YOUR OBJECTIVE:
Exactly as written, retype the listing below, omitting the pictures.

-- Opening Marker --

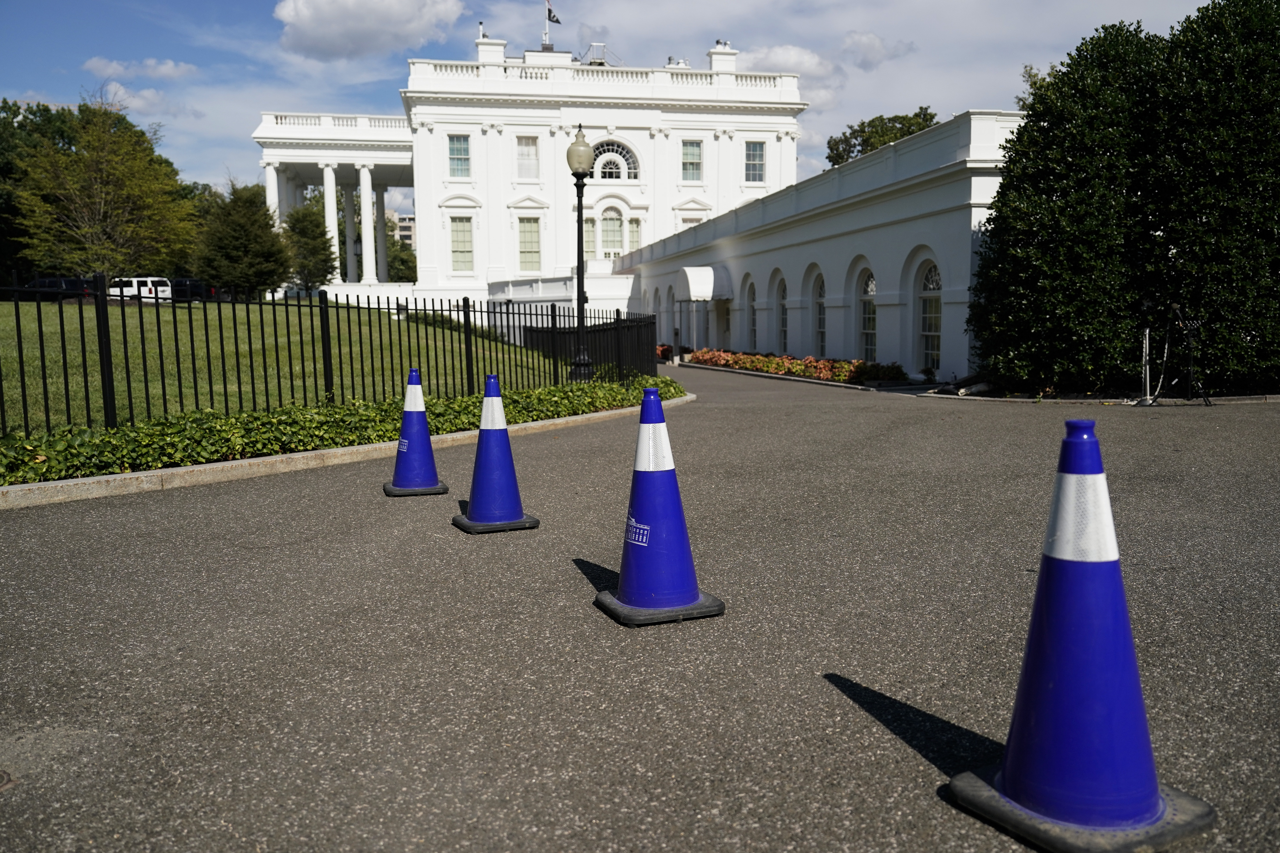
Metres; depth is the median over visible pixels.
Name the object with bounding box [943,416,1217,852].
traffic cone
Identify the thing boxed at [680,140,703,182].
window
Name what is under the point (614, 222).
arched window
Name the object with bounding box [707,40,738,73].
chimney
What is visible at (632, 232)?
window
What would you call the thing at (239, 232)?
tree
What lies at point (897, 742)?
asphalt driveway
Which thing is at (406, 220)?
distant building
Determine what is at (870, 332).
arched window
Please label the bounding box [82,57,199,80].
cloud
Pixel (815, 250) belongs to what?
building
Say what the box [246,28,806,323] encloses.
building
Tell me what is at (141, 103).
cloud
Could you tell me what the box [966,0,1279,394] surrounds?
hedge
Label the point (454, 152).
window
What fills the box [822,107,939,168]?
tree
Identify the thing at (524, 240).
window
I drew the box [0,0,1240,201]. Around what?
sky
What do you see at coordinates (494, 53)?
chimney
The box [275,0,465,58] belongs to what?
cloud
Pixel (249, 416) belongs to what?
hedge
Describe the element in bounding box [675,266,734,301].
awning
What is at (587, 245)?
window
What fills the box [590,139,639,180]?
arched window
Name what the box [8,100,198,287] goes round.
tree
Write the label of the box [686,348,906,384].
flower bed
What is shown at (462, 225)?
window
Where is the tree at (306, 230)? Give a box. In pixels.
[281,198,337,292]
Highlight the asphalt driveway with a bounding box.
[0,363,1279,852]
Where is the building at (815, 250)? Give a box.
[622,109,1020,381]
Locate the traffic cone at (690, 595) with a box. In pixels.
[595,382,722,627]
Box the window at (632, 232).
[627,217,641,252]
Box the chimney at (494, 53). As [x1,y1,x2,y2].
[474,33,506,63]
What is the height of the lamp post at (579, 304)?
4.413 m
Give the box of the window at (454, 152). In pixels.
[447,133,470,177]
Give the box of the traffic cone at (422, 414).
[381,366,449,498]
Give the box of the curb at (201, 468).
[0,394,692,510]
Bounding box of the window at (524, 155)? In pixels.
[516,136,538,179]
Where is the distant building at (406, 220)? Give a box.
[388,209,415,248]
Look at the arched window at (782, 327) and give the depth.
27.58 m
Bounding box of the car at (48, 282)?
[22,275,94,300]
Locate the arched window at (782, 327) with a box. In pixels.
[775,272,789,351]
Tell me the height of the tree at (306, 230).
6.315 m
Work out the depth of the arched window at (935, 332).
19.64 m
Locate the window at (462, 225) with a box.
[449,217,474,274]
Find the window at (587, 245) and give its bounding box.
[582,217,596,262]
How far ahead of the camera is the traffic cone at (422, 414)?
6.26 m
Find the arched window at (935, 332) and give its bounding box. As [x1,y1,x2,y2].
[916,259,942,370]
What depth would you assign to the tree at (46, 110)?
54.30 m
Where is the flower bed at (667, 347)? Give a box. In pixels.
[655,342,674,360]
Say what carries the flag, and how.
attached to the flagpole
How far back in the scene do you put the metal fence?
9.38 m
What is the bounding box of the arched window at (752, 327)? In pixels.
[744,274,759,349]
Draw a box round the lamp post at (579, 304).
[564,126,596,382]
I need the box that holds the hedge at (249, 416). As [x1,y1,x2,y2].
[0,373,679,486]
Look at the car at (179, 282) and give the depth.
56.13 m
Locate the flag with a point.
(552, 18)
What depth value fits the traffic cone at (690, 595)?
3.53 m
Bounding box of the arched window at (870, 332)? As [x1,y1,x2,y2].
[856,267,877,361]
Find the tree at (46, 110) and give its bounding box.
[0,98,79,284]
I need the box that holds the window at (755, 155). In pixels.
[744,139,765,183]
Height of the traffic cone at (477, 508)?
0.882 m
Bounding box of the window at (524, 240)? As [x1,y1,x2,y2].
[517,217,541,274]
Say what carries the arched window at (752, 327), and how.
in the building at (815, 250)
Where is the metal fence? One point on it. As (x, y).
(299, 307)
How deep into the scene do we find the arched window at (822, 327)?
25.48 m
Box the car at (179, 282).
[165,277,212,300]
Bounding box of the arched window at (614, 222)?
[599,207,624,257]
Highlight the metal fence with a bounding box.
[0,278,659,433]
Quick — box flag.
[545,0,561,24]
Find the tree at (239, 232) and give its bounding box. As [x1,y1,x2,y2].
[194,179,291,299]
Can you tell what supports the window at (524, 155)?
in the building at (489, 195)
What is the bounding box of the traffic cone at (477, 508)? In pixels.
[451,371,540,534]
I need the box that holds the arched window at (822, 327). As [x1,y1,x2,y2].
[811,271,827,354]
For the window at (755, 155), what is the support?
in the building at (489, 195)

-- Closing Marker --

ANSWER SECTION:
Metres; depth is the median over visible pixels.
Name the object with bounding box [943,416,1217,852].
traffic cone
Identify the thing boxed at [680,140,703,182].
window
Name what is under the point (614, 222).
arched window
Name the object with bounding box [707,40,738,73].
chimney
What is visible at (632, 232)?
window
What would you call the thing at (239, 232)?
tree
What lies at point (897, 742)?
asphalt driveway
Which thing is at (406, 220)?
distant building
Determine what is at (870, 332).
arched window
Please label the bounding box [82,57,199,80].
cloud
Pixel (815, 250) belongs to what?
building
Say what the box [246,28,806,323] encloses.
building
Tell me what is at (141, 103).
cloud
Could you tell me what the box [966,0,1279,394] surrounds?
hedge
Label the point (454, 152).
window
What fills the box [822,107,939,168]?
tree
Identify the thing at (524, 240).
window
I drew the box [0,0,1240,201]. Around what?
sky
What do you see at coordinates (494, 53)?
chimney
The box [275,0,465,58] belongs to what?
cloud
Pixel (249, 416) belongs to what?
hedge
Describe the element in bounding box [675,266,734,301].
awning
What is at (587, 245)?
window
What fills the box [590,139,639,180]?
arched window
Name what the box [8,100,198,287] goes round.
tree
Write the label of the box [686,348,906,384].
flower bed
What is shown at (462, 225)?
window
Where is the tree at (306, 230)? Give a box. In pixels.
[281,198,337,292]
Highlight the asphalt driveway with a bounding box.
[0,363,1279,852]
Where is the building at (815, 250)? Give a box.
[622,109,1020,381]
Locate the traffic cone at (690, 595) with a box. In pixels.
[595,382,722,627]
Box the window at (632, 232).
[627,217,641,252]
Box the chimney at (494, 53). As [x1,y1,x2,y2].
[474,33,506,63]
What is the height of the lamp post at (579, 304)?
4.413 m
Give the box of the window at (454, 152). In pixels.
[447,133,470,177]
Give the box of the traffic cone at (422, 414).
[381,366,449,498]
Give the box of the curb at (201, 468).
[0,394,692,510]
Bounding box of the window at (524, 155)? In pixels.
[516,136,538,179]
Where is the distant building at (406, 220)? Give a box.
[388,209,415,248]
Look at the arched window at (782, 327) and give the depth.
27.58 m
Bounding box of the car at (48, 282)?
[22,275,94,300]
Locate the arched window at (782, 327) with a box. In pixels.
[775,272,789,351]
Tell me the height of the tree at (306, 230).
6.315 m
Work out the depth of the arched window at (935, 332).
19.64 m
Locate the window at (462, 225) with a box.
[449,217,474,274]
Find the window at (587, 245) and give its bounding box.
[582,217,596,262]
How far ahead of the camera is the traffic cone at (422, 414)?
6.26 m
Find the arched window at (935, 332) and give its bounding box. As [x1,y1,x2,y2].
[916,259,942,370]
What depth would you assign to the tree at (46, 110)?
54.30 m
Where is the flower bed at (667, 347)? Give a box. In pixels.
[655,342,674,360]
Say what carries the flag, and how.
attached to the flagpole
How far back in the scene do you put the metal fence?
9.38 m
What is the bounding box of the arched window at (752, 327)? In pixels.
[744,274,759,349]
Draw a box round the lamp post at (579, 304).
[564,126,596,382]
I need the box that holds the hedge at (249, 416). As [x1,y1,x2,y2].
[0,373,679,486]
Look at the car at (179, 282) and give the depth.
56.13 m
Locate the flag with a point.
(552, 18)
What depth value fits the traffic cone at (690, 595)?
3.53 m
Bounding box of the arched window at (870, 332)? As [x1,y1,x2,y2].
[856,267,877,361]
Find the tree at (46, 110) and give its bounding box.
[0,98,79,284]
I need the box that holds the window at (755, 155). In pixels.
[744,139,765,183]
Height of the traffic cone at (477, 508)?
0.882 m
Bounding box of the window at (524, 240)? As [x1,y1,x2,y2].
[517,217,541,274]
Say what carries the arched window at (752, 327), and how.
in the building at (815, 250)
Where is the metal fence? One point on it. As (x, y).
(299, 307)
How deep into the scene do we find the arched window at (822, 327)?
25.48 m
Box the car at (179, 282).
[165,277,212,300]
Bounding box of the arched window at (614, 222)?
[599,207,624,257]
Highlight the metal fence with a bounding box.
[0,278,659,433]
Quick — box flag.
[545,0,561,24]
Find the tree at (239, 232) and give its bounding box. As [x1,y1,x2,y2].
[194,179,291,299]
Can you tell what supports the window at (524, 155)?
in the building at (489, 195)
What is the bounding box of the traffic cone at (477, 508)? In pixels.
[451,371,540,534]
I need the box that holds the arched window at (822, 327). As [x1,y1,x2,y2].
[811,271,827,354]
For the window at (755, 155), what is the support?
in the building at (489, 195)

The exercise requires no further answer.